Mais quel que soit le lieu de leur séjour, même si certains ont mis plus de temps à s’adapter, le bilan reste très positif. "Je ne regrette rien, tout s’est bien passé même avec nos tuteurs, on s’est très bien entendu", s’exclame Louis, 16 ans, originaire des Ardennes. Son meilleur souvenir : la journée jeux olympiques qui a permis à tout le groupe de mieux se connaître.
Car niveau activités, les volontaires ont été servis. Tous les jours un programme différent les attendait. "La randonnée jusqu’au temple de Mercure était très représentatif de l’esprit SNU : tout le monde s’est soutenu, il y avait beaucoup de solidarité parce que c’était très dur. À la fin, on était tous super contents de découvrir un paysage aussi magnifique", raconte Bastien. "Ce que j’ai préféré c’est la fête de la musique : on était tous ensemble, on a chanté, c’était comme une famille, cela prouve vraiment la force du SNU", raconte Maëlia.

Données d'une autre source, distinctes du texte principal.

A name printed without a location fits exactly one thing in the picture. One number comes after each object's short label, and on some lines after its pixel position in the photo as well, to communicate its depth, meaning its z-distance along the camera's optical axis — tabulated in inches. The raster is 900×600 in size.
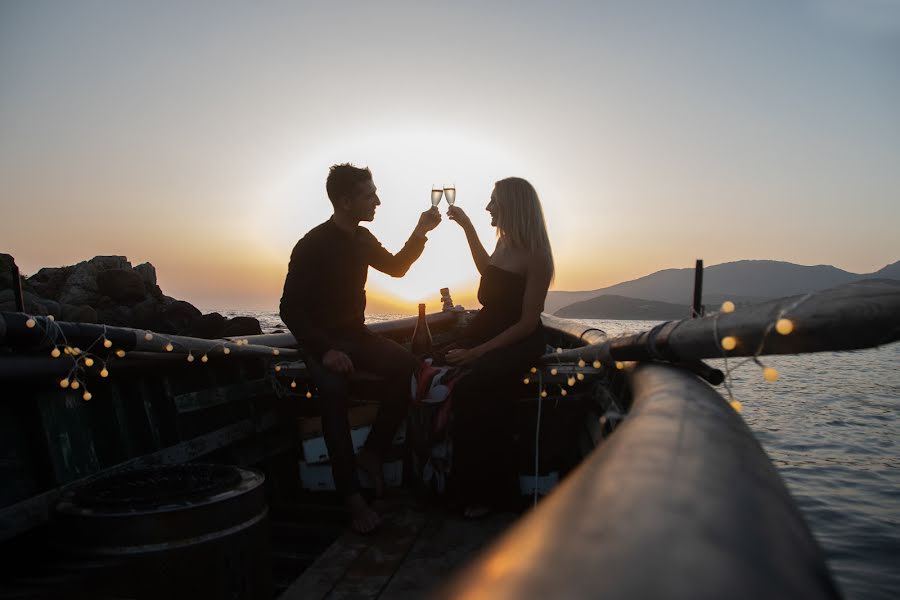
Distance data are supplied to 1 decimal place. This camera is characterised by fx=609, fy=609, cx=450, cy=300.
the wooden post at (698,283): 208.6
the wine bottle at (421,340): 190.4
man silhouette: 148.6
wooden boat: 20.0
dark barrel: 79.4
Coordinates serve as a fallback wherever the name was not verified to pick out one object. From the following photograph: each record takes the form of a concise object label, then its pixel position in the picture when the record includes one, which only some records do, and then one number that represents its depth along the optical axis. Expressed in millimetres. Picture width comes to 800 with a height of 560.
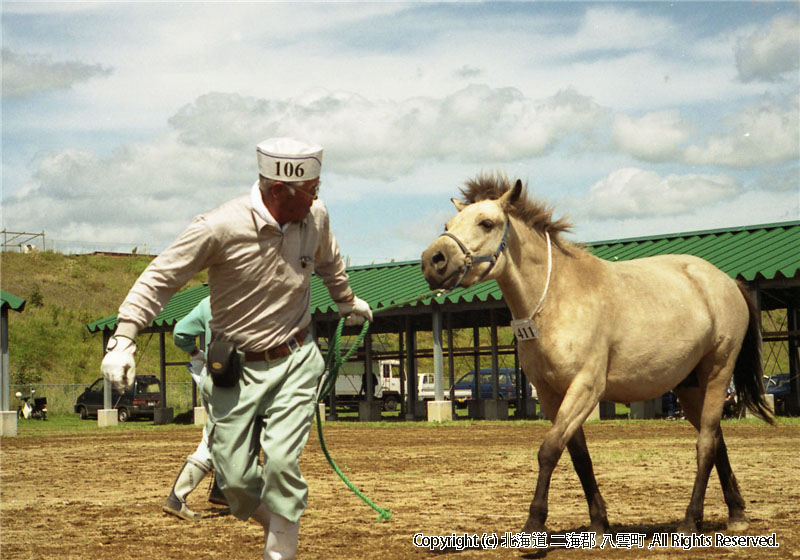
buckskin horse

Activité "survie" pour les volontaires du SNU 2019.
Activité "survie" pour les volontaires du SNU 2019. © Photo fournie par le témoin
Activité d'auto-défense pour les volontaires du SNU.

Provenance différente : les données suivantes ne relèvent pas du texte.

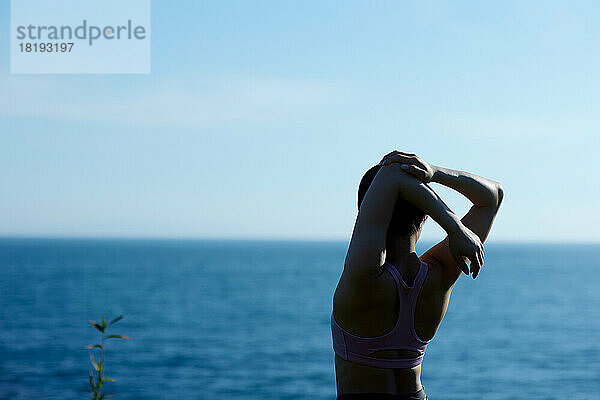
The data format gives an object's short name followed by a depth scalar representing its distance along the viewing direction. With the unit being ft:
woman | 10.90
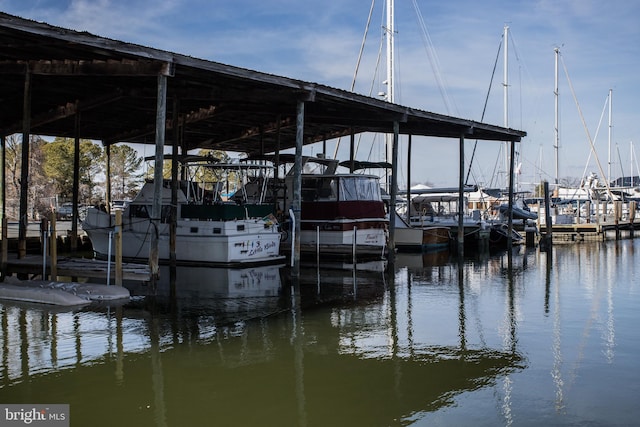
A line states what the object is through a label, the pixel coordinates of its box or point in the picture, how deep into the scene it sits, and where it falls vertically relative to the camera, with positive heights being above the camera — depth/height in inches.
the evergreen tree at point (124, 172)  2080.5 +159.2
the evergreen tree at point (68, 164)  1770.4 +157.8
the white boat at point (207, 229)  751.1 -12.5
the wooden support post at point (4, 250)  609.6 -31.7
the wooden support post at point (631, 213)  1787.6 +20.7
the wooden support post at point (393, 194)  810.8 +34.2
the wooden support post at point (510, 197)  1146.7 +42.1
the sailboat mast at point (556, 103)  1920.5 +362.5
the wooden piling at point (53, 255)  573.0 -34.1
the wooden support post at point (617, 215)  1630.0 +12.1
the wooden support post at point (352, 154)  1065.5 +113.1
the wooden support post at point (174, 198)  685.2 +23.5
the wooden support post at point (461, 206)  1035.3 +22.9
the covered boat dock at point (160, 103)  546.9 +145.8
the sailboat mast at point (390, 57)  1211.9 +323.9
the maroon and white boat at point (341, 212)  902.4 +10.5
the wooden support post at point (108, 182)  1072.8 +64.1
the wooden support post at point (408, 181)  1163.5 +75.3
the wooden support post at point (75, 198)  885.0 +30.1
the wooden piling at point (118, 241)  532.7 -19.5
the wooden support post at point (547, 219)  1164.5 +1.5
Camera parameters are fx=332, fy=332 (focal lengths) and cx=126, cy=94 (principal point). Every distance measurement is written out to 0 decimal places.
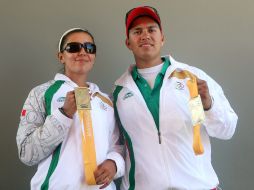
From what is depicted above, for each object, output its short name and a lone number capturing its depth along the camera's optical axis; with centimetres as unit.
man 159
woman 146
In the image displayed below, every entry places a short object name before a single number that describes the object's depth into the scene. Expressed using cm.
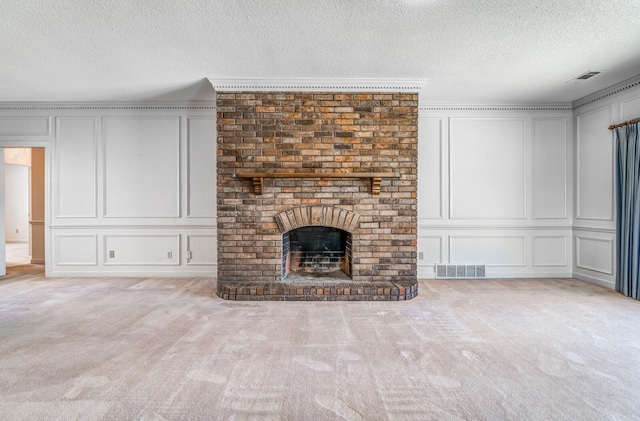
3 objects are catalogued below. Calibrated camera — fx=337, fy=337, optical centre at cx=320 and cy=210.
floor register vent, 485
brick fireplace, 395
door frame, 489
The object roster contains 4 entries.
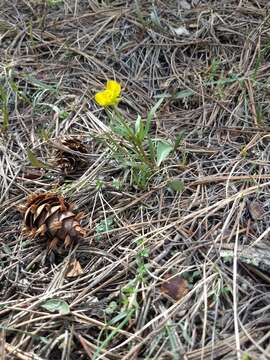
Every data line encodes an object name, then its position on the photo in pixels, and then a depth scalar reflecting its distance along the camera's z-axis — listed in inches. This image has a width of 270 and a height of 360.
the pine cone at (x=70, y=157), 13.5
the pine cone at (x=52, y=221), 11.7
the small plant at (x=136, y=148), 12.5
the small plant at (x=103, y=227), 11.9
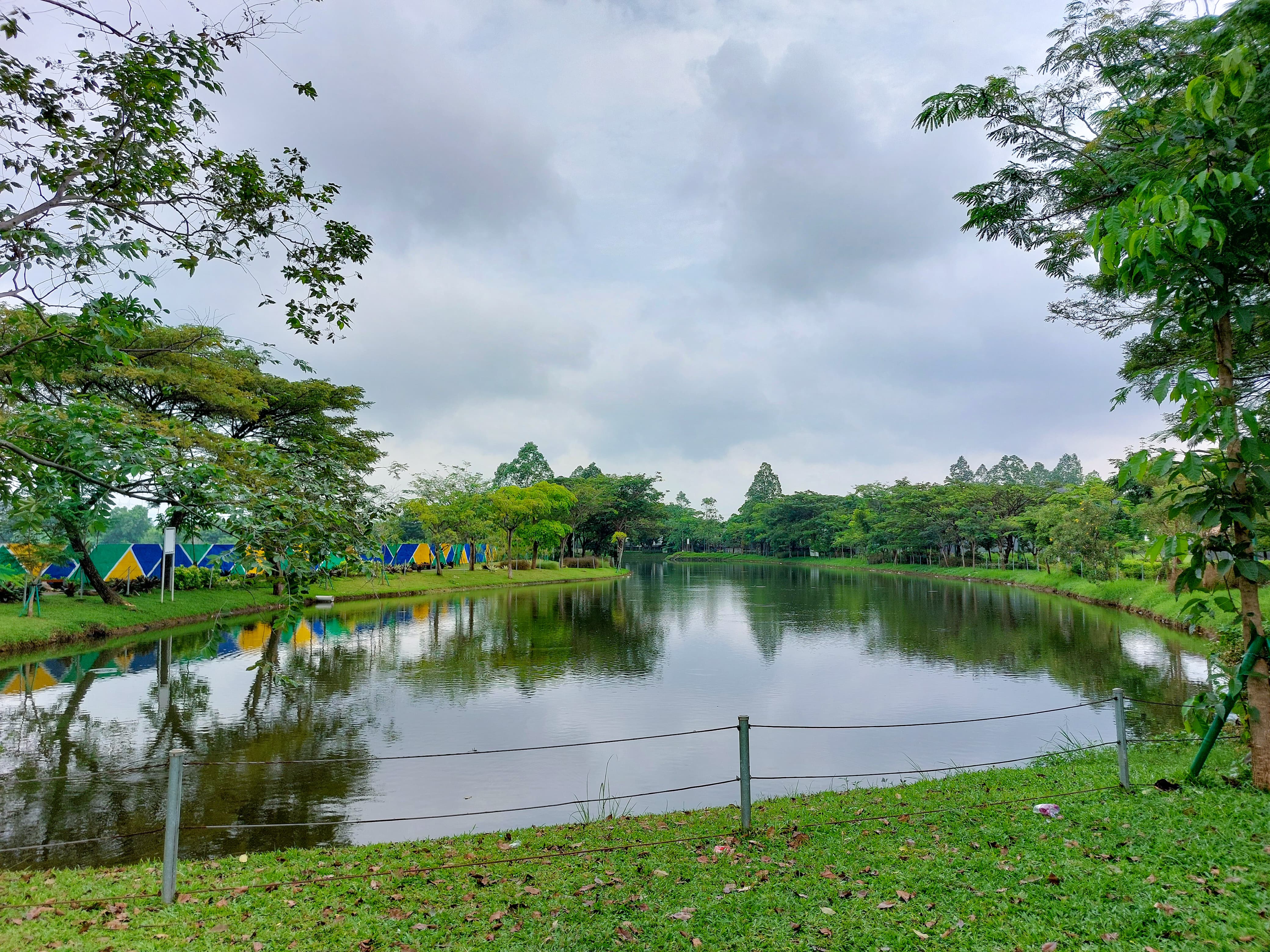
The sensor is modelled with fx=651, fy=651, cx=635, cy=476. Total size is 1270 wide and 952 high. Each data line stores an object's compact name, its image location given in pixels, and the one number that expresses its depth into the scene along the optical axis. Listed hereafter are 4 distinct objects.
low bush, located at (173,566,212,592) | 23.14
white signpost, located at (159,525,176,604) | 18.78
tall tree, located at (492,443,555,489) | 66.44
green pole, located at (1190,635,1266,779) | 4.40
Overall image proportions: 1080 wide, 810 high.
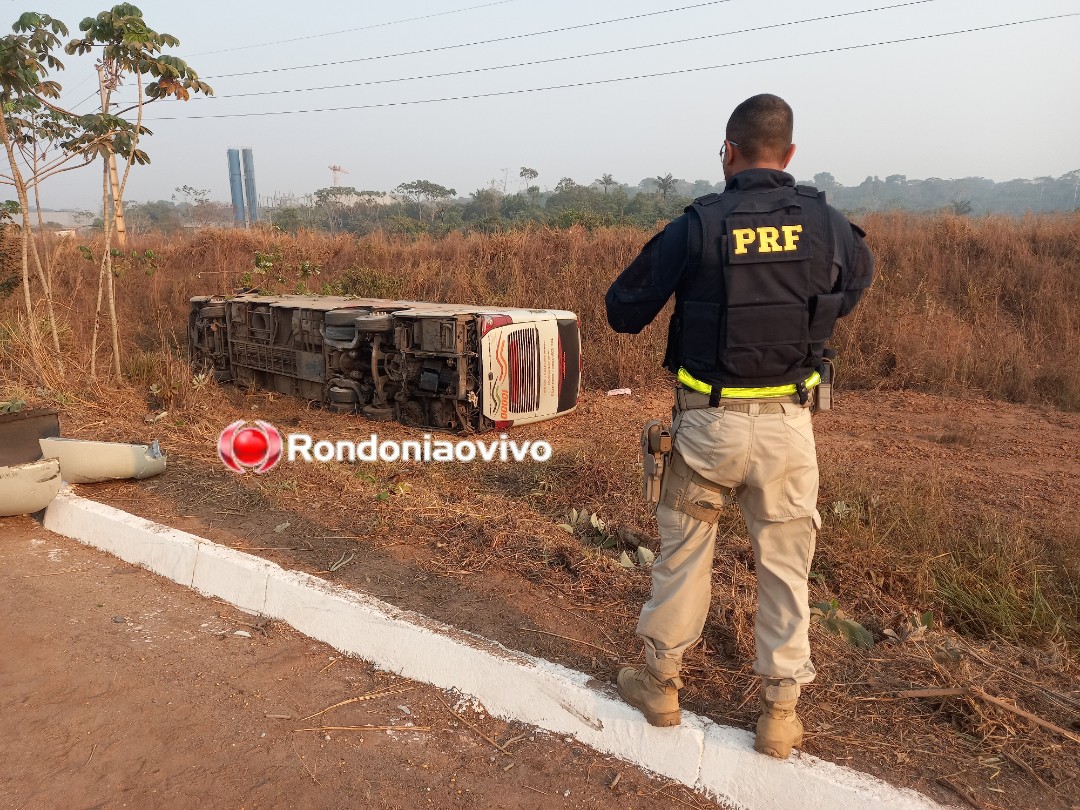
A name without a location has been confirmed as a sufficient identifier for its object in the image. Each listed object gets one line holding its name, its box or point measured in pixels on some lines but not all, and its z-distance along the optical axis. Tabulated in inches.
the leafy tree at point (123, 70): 275.4
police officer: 87.7
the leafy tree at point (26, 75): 263.6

Activité d'auto-défense pour les volontaires du SNU. © Photo fournie par le témoin

Un gain de maturité

D’après les chefs de centre, le dépaysement géographique, familial et amical leur a permis de gagner en autonomie et en maturité. "On les a vu évoluer, ils ont fini par organiser eux-mêmes des activités comme le repas préparé entièrement par les Guyanais qui souhaitaient partager leur culture avec le reste du groupe", se rappelle Bernard Hameau. "On est passé d’ado à adulte parce qu’on a beaucoup appris sur nous-même, renchérit Bastien. Désormais, on a tous envie de s’engager. Certains volontaires avaient arrêté leurs études et le SNU leur a donné envie de retourner à l’école. Le SNU nous a marqués à vie." L’année prochaine, le lycéen s’est déjà engagé à présenter le service national universel aux collégiens et lycéens de sa ville.

"On voit qu’ils ont vécu quelque chose de très fort. Leur cohésion est extraordinaire, ils n’ont plus envie de partir", conclut le chef de centre du Vaucluse. D’ailleurs, dans le Nord aussi, les larmes ont commencé à couler en préparant les valises… Toute bonne chose a une fin.